Ms. Pardue is a Lieutenant Colonel and chief of Clinical Services Medical Detachment for the Guard’s Joint Forces Headquarters. As such, she is responsible for the medical screening of all soldiers preparing for homeland defense and overseas deployment missions throughout the world, including Operations Enduring Freedom and Iraqi Freedom.
“My team is responsible for ‘deployment readiness,’ which includes administering vaccines and HIV tests and collecting DNA samples,” Ms. Pardue says. “Basically, we get the Guard medically ready to go.”
Adventure and Aid
Ms. Pardue joined the Guard in 1981 at the urging of a friend. “I had always admired military commitment and liked adventure,” she recalls. “I went to interview, and the next thing I knew, I was taking the oath. I never thought I’d be in it this long.”
Ms. Pardue’s tenure in the Guard has taken her to many places around the world, including Panama, Romania and Saudi Arabia, where she served during Operation Desert Storm. In each country, she provided medical care for troops as well as local citizens. During her three-month deployment to Saudi Arabia, she often cared for prisoners of war as well as American troops. “It was definitely an interesting experience,” she says. “Some of them wouldn’t look us in the eyes because we were women, but many of them were very grateful for what we were doing.”
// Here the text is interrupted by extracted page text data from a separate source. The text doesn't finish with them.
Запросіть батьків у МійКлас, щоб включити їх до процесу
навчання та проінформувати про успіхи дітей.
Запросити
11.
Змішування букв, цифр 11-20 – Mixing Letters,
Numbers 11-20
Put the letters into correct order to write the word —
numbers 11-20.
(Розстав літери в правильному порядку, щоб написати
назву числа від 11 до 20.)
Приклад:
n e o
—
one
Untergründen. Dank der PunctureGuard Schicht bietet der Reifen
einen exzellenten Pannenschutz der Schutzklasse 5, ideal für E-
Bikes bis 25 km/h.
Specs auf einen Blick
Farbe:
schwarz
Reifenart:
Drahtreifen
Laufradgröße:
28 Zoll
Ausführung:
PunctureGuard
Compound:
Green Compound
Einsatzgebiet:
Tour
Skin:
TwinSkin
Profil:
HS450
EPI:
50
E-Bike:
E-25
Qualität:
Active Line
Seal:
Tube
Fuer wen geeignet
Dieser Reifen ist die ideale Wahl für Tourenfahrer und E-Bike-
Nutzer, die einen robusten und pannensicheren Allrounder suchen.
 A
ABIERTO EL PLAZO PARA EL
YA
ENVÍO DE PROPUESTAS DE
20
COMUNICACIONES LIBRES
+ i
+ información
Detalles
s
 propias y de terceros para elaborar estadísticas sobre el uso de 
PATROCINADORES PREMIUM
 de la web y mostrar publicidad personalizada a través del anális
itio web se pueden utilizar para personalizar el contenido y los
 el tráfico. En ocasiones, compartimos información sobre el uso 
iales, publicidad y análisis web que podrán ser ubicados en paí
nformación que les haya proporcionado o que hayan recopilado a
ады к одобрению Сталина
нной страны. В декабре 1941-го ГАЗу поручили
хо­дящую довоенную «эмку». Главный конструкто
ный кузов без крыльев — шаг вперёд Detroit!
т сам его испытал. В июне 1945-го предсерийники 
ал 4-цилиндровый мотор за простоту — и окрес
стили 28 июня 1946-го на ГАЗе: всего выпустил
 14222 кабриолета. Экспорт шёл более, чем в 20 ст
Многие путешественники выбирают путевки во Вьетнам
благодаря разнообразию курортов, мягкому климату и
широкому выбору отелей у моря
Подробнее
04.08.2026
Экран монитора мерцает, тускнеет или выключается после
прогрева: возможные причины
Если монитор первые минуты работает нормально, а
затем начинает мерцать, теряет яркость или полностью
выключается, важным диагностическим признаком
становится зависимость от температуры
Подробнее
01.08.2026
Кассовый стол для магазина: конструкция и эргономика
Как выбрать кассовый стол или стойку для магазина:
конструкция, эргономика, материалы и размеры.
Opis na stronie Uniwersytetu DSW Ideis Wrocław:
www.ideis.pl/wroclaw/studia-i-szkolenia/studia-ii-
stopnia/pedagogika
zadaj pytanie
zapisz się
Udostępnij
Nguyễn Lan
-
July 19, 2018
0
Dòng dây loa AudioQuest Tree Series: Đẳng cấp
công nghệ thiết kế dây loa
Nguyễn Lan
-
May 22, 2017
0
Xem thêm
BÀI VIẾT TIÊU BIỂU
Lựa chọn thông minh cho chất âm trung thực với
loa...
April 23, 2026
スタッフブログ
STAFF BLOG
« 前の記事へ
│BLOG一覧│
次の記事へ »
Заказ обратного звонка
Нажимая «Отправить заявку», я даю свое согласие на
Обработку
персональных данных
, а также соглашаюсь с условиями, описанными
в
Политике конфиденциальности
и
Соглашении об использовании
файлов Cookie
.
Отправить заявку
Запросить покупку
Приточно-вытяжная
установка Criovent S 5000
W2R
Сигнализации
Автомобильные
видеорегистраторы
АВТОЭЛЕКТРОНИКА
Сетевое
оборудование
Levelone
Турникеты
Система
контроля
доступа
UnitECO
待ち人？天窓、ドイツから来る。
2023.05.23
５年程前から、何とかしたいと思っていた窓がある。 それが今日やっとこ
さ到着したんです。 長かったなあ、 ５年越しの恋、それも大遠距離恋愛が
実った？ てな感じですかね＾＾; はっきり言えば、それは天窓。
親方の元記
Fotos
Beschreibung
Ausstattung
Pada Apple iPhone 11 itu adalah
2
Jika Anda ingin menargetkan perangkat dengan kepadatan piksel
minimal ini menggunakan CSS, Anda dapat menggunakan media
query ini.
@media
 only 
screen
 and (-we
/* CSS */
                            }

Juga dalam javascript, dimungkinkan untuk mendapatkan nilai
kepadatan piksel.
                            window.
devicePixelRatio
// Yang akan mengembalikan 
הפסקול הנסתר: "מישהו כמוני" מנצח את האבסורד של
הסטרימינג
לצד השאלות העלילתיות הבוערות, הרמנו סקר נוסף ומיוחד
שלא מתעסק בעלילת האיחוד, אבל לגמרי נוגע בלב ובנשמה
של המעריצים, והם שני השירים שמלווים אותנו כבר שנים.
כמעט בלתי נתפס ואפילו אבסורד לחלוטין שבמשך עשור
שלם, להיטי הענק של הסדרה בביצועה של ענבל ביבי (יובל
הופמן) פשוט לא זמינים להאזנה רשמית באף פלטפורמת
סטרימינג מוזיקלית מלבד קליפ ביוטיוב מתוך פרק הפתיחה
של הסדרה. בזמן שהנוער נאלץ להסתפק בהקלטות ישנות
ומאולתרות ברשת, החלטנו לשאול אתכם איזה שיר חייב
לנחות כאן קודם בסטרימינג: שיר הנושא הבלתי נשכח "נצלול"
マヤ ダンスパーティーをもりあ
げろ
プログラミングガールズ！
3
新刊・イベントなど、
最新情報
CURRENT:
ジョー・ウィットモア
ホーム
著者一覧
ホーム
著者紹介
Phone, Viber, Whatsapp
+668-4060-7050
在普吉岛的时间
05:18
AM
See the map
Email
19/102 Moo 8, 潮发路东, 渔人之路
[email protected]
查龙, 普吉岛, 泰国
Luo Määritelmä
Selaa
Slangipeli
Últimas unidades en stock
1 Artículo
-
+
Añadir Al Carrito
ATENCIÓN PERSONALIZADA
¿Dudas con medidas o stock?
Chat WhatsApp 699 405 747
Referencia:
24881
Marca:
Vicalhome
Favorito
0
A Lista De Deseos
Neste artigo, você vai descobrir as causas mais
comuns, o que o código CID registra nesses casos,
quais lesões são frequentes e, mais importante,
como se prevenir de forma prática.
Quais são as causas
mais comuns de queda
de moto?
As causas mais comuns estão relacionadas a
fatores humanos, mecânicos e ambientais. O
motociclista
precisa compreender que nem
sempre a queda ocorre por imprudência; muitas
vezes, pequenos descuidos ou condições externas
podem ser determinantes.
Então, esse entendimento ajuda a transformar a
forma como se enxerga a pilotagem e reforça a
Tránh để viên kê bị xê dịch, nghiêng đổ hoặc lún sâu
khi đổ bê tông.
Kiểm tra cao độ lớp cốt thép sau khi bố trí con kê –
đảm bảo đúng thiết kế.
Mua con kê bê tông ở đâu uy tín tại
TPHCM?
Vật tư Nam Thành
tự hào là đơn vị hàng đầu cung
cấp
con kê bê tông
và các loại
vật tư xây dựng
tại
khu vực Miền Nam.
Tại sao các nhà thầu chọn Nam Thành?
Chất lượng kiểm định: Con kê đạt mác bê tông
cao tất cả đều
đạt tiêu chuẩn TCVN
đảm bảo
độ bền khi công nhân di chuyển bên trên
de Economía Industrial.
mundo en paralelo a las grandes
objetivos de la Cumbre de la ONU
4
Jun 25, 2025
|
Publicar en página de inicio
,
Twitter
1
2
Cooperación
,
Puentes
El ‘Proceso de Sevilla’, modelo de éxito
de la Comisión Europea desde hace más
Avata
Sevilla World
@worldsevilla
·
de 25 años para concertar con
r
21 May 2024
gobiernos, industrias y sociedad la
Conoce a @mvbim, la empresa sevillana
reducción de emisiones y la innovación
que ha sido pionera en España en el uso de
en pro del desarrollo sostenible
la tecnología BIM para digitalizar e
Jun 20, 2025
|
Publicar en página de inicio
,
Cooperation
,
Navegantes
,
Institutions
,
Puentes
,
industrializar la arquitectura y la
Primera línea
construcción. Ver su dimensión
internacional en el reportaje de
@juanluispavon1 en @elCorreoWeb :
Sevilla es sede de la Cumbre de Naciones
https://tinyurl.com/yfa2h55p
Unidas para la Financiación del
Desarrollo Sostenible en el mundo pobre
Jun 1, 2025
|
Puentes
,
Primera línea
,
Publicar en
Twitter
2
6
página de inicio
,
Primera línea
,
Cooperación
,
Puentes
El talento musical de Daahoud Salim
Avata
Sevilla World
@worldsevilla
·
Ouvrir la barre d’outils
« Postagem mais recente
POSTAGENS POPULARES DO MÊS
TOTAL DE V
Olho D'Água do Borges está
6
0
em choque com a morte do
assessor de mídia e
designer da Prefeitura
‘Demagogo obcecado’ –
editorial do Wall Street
Her time in the military has shaped her outlook on the world, Ms. Pardue says. “Being in the military definitely opens your world to new experiences and possibilities,” she says. “I’ve seen firsthand how important our humanitarian efforts are. We really take our medical care for granted here.”
Caring for Cancer Patients
A nursing alumna of Samford University, Ms. Pardue joined UAB in 1990 as a research nurse in the General Clinical Research Center. From there she went to The Kirklin Clinic® in 1994 for a short stint as a triage nurse, and then to the staff of UAB Cardiology, where she worked until 2003. It was then that she came to the Hematology-Oncology Clinic, where she learned that cancer is a unique experience.
“Cancer patients are different from any patients I’ve worked with in 30 years of nursing,” Ms. Pardue says. “When you’re dealing with someone fighting for his or her life every day, it keeps you focused on what’s important. Things in my life that I thought were traumatic aren’t so traumatic after all.”
Ms. Pardue forms close bonds with many of her patients. “They become like family,” she says. “I laugh with them. I cry with them. They’re just wonderful. I love my patients.”
Ms. Pardue is still involved with the Guard, serving as a senior nurse for the state of Alabama. She spends at least 10 days a month teaching combat lifesaver courses and preparing troops to deploy. She enjoys spending what little spare time she has with her two children and two young grandchildren. She also likes to snow ski and scuba dive. “I love to travel, but I don’t have the time,” she says. “Whenever I retire, that’s all I’m going to do.”